Archive Snippet: Caldera

The girl absentmindedly toed at the dust on her boots. Whatever color they were meant to be was lost to time beyond memory. She understood the concept of color but in her experience there was only ever a slight variation to the one hue. For decades, the sky had been a dingy yellow filter over the sun. Everything, even when she and the other squatters described them otherwise, was a sulfuric tawny gray. Only the northern horizon, a seething red line slashed across the edge of the world, interrupted an otherwise infinite canvas of that sallow, poisonous yellow. Inaudibly, the ground shook with the rumbling threat of the distant volcano that had not said its whole part. She retained a memory from years ago, when the first rumblings began. It was not her own memory, for she was born beneath the ash. It was one described to her, which she kept safe after its original owner succumbed to his cough. A blue sky filled with birds. Flocks of them had lifted from their perches in alarm, and had not been seen since. She made the memory her own. In the time before, some had promised that the cockroaches would survive anything, but they did not have the benefit of gas masks.
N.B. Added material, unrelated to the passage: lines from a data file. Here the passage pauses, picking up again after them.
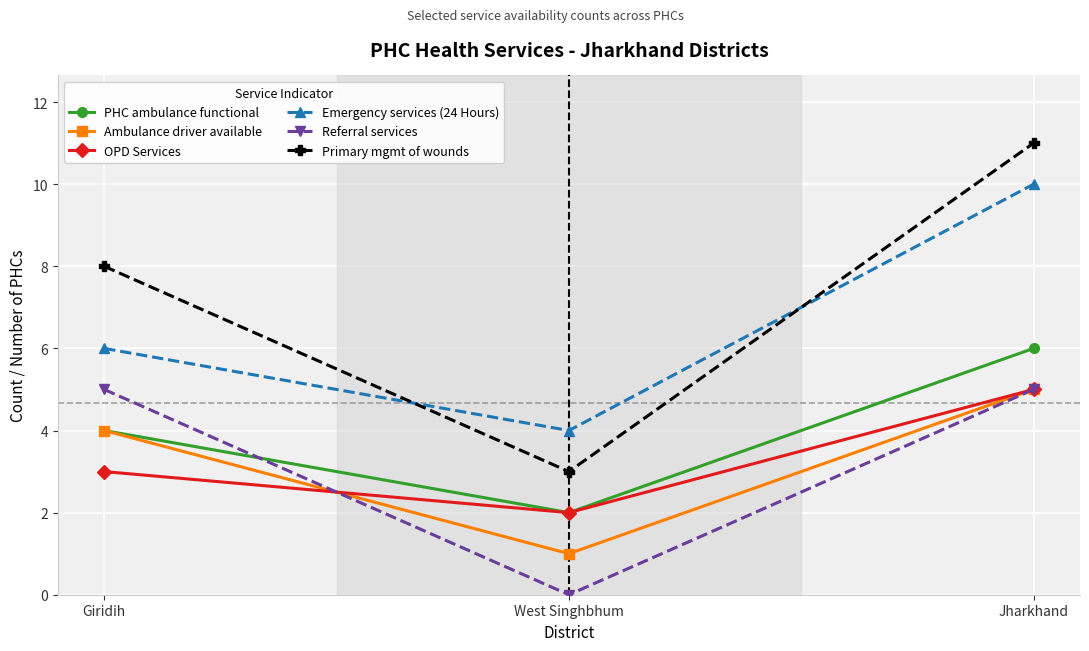

What value does the Primary mgmt of wounds series have at Jharkhand?

11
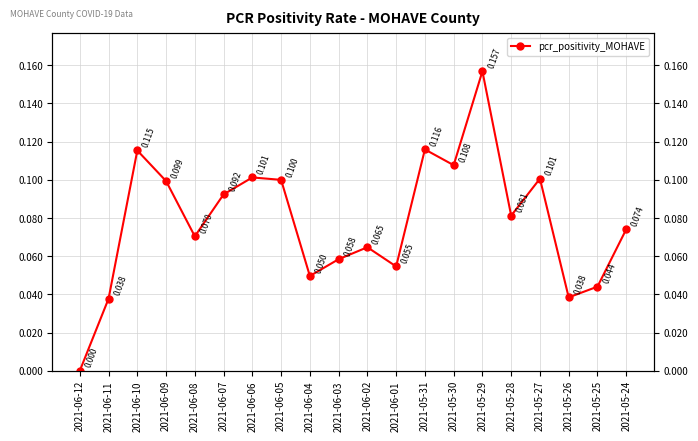

What is the label of the 19th point from the left?

2021-05-25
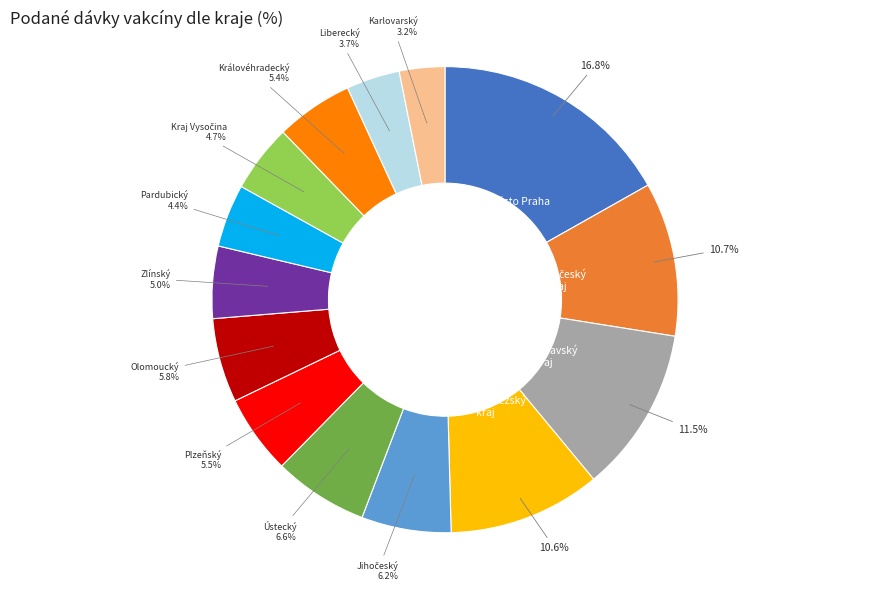

Is there a majority slice in this chart?

No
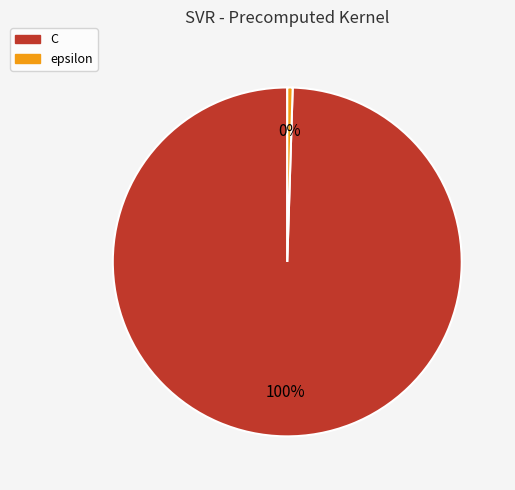

How many slices are in this pie chart?

2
The squatters ventured out from the ruins only after securing the bulky, ancient air filters across their faces. The food and water they hunted was not gathered with pails or weapons, but with crow bars and carts. But the enormous warehouses were nearly empty. The circle warned that the squatters would have to become raiders soon. Caldera traced patterns in the ash on the ground, smoothing her footsteps away and scuffing swirling designs as best she could with all the grace she could manage in her heavy boots. From your perspective, you might observe that she was drawing round, friendly clouds or angels. But Caldera had never known either in her life. The sky above her was always dark, always filled with the ever-present ash and dust. Even her precious memory of blue and silver could not hold back its weight. Angels needed a sky from which to descend with their golden instruments and snowy wings, but this was no sky. It was the rough underbelly of a coffin lid. This was a short piece I originally wrote in 2006. I have dusted it off and touched it up a bit before sharing it here.